The present research adds a considerable amount of information to the literature based on BI. This is the first meta-analysis to specifically investigate BI for unhealthy drug use in outpatient medical care. While evidence of BI for reducing alcohol intake is established,6,10 the present study results show that BI for unhealthy drug use in hospital and community primary care, women’s health clinics, and HIV clinics still lacks evidence of efficacy. Facilities continuing to provide BI for unhealthy drug use as part of existing SBI protocols could consider alternative evidence-based treatments for unhealthy drug use and development of more in-house drug treatments serving more patients. Alternative to BI, facilities should continue providing screening and referrals to specialty SUD treatment for all who screen positive for unhealthy drug use in high severity levels. However, more attention would need to be given to referral follow-ups and case management because SBI program referrals lack efficacy for increasing SUD treatment utilization.56

Limitations

This research has some limitations of note. We were unable to assess publication bias in the primary analyses because there were too few studies. However, publication bias was unlikely because most published research found null results. The use of UC with zero intervention is more of an ideal than a reality. Most trials included some small active component. While most were only information pamphlets and referral lists, this could have affected the results. However, we did our best to correct for this through a sensitivity analysis that excluded active SUD components. A meaningful portion of the risk of bias assessment was unknown. This was primarily due to a lack of protocol reporting. The actual bias associated with selective reporting of outcome measurements and analyses may be higher, making the certainty of evidence lower. When the information is unknown, this can erroneously benefit trialists. We did our best to be as accurate as possible despite a significant amount of unknown information. One limitation of note is in the lack of treatment fidelity and delivery investigation. Trials were delivered by a variety of providers ranging in education level. All studies used some form of motivational interviewing-based BI, but these were delivered for various and mixed problem substances. The present study focused on patient factors and settings. More investigation is needed for treatment factors of unhealthy drug use BI in outpatient medical care. Finally, trials for student health, women’s health, and HIV subpopulations consisted of small, low-powered studies. The evidence is not conclusive among these settings and more work is needed.

Conclusion

The present study found a lack of support for unhealthy drug use BI when all settings were included but found small significant effects in emergency departments. In a public health perspective, small and even nonsignificant effects may be clinically meaningful.

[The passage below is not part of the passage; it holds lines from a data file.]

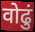
वोढुं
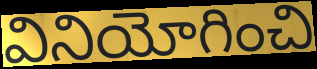
వినియోగించి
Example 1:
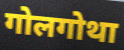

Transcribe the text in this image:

गोलगोथा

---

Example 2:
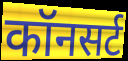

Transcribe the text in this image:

कॉनसर्ट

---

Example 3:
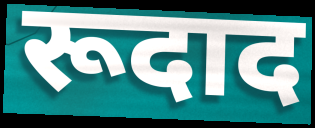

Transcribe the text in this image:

रूदाद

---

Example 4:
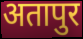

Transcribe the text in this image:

अतापुर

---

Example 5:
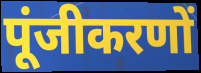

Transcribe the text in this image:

पूंजीकरणों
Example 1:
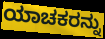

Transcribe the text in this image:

ಯಾಚಕರನ್ನು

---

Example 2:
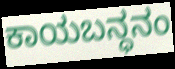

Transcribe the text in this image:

ಕಾಯಬನ್ಧನಂ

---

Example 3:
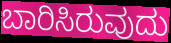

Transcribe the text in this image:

ಬಾರಿಸಿರುವುದು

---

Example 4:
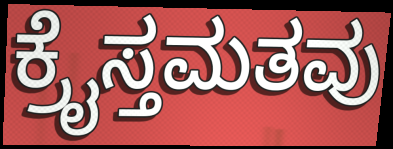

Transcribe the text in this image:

ಕ್ರೈಸ್ತಮತವು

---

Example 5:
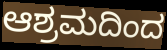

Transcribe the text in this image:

ಆಶ್ರಮದಿಂದ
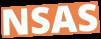
NSAS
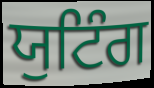
ਯੁਟਿੰਗ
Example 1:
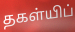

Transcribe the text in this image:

தகள்யிப்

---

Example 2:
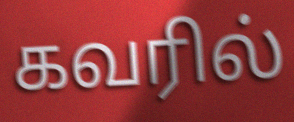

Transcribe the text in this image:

கவரில்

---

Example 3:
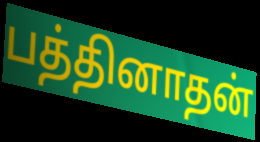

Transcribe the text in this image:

பத்தினாதன்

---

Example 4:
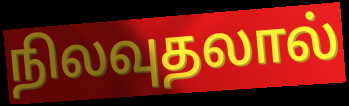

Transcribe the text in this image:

நிலவுதலால்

If a substantial portion of the population receives BI, then small effects could translate to improved outcomes across other health domains. Alternatively, small effects may not translate to meaningful treatment gains in individual facilities. While there may be subpopulations with better outcomes, more work is needed to understand why it works for some and not for others. Once a patient is screened and unhealthy use is discovered, they must receive an evidence-based treatment. Presently, BI for unhealthy drug use lacks evidence as the best choice for patients not seeking SUD treatment when all outpatient medical care settings are evaluated together. BI does appear to be more efficacious than UC in emergency departments. However, the effects were small and clinical meaningfulness is yet to be determined. Future trials should prioritize studies in these populations with sufficient sample sizes.